LA Times Pulls out the Pom-Poms for Obamacare
A trio of LA Times reporters - Chad Terhune, David Lauter and Maeve Reston - donned their short skirts and picked up their pom poms to do a little cheerleading for Obamacare.
This is either the most obtuse job of reporting imaginable, or the Times has simply given up trying to hide their outlandish biases:
After months of technical glitches and political tumult, a burst of last-minute insurance shoppers illustrated the growing appetite for Obamacare and the enormous challenges ahead in making the massive healthcare expansion work.
Stop right there. Hold the phone. Does the "burst of last minute insurance shoppers" really illustrate "the growing appetite for Obamacare?" Or is it more likely that there is a hunger to avoid a big fat fine by the IRS for disobeying our masters in Washington by not purchasing mandated insurance?
The problem with judging enthusiasm for Obamacare simply by counting the noses of people who have signed up for insurance is that it is impossible to say who is enrolling because they think the law is so wonderful and who is enrolling because they don't want to fall afoul of the law and have the IRS on their tail.
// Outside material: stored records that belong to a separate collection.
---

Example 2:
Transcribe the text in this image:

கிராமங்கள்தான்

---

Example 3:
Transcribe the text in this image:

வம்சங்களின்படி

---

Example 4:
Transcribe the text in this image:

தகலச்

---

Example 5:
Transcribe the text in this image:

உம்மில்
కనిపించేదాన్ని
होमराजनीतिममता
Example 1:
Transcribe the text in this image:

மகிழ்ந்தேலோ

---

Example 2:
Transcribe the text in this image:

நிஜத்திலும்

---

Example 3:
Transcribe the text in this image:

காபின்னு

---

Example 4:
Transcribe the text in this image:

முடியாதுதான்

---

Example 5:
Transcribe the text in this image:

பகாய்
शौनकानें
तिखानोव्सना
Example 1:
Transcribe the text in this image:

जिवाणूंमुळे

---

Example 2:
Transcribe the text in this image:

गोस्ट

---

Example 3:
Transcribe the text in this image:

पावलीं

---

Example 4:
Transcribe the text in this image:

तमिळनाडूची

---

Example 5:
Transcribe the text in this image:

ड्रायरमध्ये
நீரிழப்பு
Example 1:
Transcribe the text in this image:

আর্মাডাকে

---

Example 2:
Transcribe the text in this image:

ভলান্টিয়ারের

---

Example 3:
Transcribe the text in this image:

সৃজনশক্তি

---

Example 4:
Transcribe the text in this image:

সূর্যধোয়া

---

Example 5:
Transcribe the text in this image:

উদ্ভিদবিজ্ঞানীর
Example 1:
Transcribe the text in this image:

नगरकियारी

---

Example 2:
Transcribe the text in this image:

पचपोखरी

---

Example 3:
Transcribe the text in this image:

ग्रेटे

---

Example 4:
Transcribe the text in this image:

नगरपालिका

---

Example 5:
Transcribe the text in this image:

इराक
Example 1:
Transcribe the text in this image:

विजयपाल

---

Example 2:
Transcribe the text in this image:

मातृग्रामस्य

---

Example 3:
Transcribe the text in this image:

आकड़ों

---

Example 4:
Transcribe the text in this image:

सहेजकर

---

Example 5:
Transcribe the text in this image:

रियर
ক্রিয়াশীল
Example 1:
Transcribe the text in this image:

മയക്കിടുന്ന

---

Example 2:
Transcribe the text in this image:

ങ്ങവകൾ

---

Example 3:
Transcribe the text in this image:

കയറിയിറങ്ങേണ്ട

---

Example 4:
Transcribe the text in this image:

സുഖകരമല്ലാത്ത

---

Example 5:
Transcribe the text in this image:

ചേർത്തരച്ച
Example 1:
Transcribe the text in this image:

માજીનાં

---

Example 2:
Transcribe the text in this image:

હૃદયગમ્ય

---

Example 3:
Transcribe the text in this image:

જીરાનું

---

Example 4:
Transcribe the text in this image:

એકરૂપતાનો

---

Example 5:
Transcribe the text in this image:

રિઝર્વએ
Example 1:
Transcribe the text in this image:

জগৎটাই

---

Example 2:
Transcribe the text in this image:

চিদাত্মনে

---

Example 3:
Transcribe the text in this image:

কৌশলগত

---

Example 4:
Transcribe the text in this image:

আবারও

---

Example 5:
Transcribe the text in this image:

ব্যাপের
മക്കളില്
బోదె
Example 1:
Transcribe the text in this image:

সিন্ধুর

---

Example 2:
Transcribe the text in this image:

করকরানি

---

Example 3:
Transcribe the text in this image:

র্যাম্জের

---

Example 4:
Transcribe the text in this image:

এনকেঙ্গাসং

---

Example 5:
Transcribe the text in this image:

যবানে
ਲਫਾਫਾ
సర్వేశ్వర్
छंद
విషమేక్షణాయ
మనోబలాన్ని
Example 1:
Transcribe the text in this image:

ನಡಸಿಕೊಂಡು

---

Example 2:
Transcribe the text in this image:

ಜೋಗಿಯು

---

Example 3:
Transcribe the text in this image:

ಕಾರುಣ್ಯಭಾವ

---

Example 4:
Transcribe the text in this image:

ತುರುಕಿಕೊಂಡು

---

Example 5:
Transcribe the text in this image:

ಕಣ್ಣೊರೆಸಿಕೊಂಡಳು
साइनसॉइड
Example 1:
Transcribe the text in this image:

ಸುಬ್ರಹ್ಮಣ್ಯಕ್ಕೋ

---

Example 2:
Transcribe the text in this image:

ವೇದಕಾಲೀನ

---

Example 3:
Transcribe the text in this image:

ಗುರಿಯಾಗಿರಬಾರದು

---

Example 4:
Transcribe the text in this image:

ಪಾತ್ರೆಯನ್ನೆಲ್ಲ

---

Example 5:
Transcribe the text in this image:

You can't even count those who sign up for Medicaid - that's a freebee and who wouldn't want free health care - as bad as Medicaid care can be?
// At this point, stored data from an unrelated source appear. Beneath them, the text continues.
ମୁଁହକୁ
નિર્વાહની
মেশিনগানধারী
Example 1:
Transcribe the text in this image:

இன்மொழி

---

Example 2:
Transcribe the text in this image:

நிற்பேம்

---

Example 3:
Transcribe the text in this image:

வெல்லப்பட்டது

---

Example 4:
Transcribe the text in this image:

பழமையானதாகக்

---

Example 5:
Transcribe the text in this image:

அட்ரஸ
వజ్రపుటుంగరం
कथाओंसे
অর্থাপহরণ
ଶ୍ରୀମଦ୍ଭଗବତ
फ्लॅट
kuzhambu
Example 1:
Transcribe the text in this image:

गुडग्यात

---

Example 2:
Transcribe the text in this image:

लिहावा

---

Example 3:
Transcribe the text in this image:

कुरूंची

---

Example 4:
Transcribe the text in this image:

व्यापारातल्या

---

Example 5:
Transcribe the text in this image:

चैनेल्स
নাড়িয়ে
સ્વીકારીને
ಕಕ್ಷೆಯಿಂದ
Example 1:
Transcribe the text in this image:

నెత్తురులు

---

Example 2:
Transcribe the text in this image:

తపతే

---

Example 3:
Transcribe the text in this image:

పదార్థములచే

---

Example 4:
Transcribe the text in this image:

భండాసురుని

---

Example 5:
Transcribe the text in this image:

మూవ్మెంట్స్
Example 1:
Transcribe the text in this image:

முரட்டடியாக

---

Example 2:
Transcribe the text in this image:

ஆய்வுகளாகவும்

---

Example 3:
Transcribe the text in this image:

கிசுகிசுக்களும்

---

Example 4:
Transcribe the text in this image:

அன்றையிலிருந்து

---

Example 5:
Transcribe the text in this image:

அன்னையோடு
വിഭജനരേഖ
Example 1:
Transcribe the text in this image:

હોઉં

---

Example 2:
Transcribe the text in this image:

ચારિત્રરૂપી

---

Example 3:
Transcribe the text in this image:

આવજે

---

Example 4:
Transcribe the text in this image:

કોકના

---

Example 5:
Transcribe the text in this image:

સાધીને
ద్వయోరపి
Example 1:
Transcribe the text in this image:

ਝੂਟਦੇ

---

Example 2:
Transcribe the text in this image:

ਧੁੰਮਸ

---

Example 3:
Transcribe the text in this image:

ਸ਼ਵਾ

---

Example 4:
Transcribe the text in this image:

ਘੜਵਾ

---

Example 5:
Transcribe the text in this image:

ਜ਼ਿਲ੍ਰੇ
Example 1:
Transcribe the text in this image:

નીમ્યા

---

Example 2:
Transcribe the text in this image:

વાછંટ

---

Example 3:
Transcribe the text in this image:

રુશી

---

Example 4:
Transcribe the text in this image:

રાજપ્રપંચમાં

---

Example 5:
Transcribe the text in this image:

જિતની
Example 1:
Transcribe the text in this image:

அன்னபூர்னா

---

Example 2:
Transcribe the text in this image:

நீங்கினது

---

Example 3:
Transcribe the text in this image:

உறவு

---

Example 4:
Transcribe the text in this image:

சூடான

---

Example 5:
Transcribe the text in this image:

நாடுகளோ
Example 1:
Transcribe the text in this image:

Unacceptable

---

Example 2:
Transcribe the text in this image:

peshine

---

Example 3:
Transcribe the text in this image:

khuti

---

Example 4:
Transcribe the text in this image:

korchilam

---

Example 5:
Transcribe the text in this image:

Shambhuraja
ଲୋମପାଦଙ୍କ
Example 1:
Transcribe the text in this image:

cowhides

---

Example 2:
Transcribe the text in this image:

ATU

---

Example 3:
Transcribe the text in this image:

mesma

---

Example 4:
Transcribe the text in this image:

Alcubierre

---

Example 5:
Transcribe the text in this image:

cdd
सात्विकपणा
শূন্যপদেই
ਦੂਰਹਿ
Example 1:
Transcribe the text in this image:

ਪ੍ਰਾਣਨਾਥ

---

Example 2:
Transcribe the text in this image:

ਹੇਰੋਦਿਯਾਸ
On Monday, the crush of consumers prompted the Obama administration to put thousands of applicants on hold and push back another key enrollment deadline to Tuesday. This unexpected move came despite weeks of computer fixes aimed at improving the troubled HealthCare.gov website.
Um...no. The administration did not put "thousands of applicants on hold." The website kept crashing. As in, "blowing up." Putting people "on hold" suggests something entirely different than having to deal with the monumental frustration of trying to sign up using a dysfunctional website.
California officials said some technical headaches were inevitable, but the state website was working well enough to have enabled more than 400,000 people to enroll in private health plans as of Sunday. Nearly 30,000 people were picking out coverage daily, not counting thousands more Medi-Cal enrollees.
"The Affordable Care Act is taking off in California, and that bodes well for the nation," said Peter Lee, executive director of the Covered California exchange. "It's exciting to see a state coming together and say: 'Let's make the Affordable Care Act work. Let's put politics aside.'"
Even with the late surge, national enrollment in private health plans remains well short of the administration's goal of roughly 3 million by year end. Federal officials didn't release new figures Monday.
Bank on this: If the numbers were even remotely encouraging, they would have been leaked all over Washington. The fact that the question of how many Americans have signed up for insurance under Obamacare is being treated with the same level of secrecy that we use to guard our nuclear launch codes should tell us a lot about how badly things are going.
It's always unseemly when a media outlet with the reach of the LA Times abandons all pretense of objectivity and goes in the tank for the president. Of course, it's not unexpected. But that doesn't make it any less an egregious violation of standards and pracitces.